Provided information Block Start

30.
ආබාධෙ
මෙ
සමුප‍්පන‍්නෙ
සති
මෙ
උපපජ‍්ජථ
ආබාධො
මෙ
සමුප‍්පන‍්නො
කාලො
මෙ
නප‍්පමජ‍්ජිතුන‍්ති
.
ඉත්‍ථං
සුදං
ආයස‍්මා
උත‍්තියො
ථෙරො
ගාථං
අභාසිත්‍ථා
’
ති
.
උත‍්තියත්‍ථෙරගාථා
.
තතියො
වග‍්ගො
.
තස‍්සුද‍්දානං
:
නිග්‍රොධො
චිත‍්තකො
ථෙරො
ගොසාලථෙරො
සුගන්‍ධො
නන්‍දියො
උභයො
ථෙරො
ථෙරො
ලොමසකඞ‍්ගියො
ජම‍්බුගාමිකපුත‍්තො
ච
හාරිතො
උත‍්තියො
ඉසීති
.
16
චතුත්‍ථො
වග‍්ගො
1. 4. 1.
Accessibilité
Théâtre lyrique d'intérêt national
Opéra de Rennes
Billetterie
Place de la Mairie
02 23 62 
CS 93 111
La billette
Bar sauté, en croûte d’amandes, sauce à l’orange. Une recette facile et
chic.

Provided information Block End

> Assignment: Every record above must be printed again exactly.

> Output below:
30.
ආබාධෙ
මෙ
සමුප‍්පන‍්නෙ
සති
මෙ
උපපජ‍්ජථ
ආබාධො
මෙ
සමුප‍්පන‍්නො
කාලො
මෙ
නප‍්පමජ‍්ජිතුන‍්ති
.
ඉත්‍ථං
සුදං
ආයස‍්මා
උත‍්තියො
ථෙරො
ගාථං
අභාසිත්‍ථා
’
ති
.
උත‍්තියත්‍ථෙරගාථා
.
තතියො
වග‍්ගො
.
තස‍්සුද‍්දානං
:
නිග්‍රොධො
චිත‍්තකො
ථෙරො
ගොසාලථෙරො
සුගන්‍ධො
නන්‍දියො
උභයො
ථෙරො
ථෙරො
ලොමසකඞ‍්ගියො
ජම‍්බුගාමිකපුත‍්තො
ච
හාරිතො
උත‍්තියො
ඉසීති
.
16
චතුත්‍ථො
වග‍්ගො
1. 4. 1.
Accessibilité
Théâtre lyrique d'intérêt national
Opéra de Rennes
Billetterie
Place de la Mairie
02 23 62 
CS 93 111
La billette
Bar sauté, en croûte d’amandes, sauce à l’orange. Une recette facile et
chic.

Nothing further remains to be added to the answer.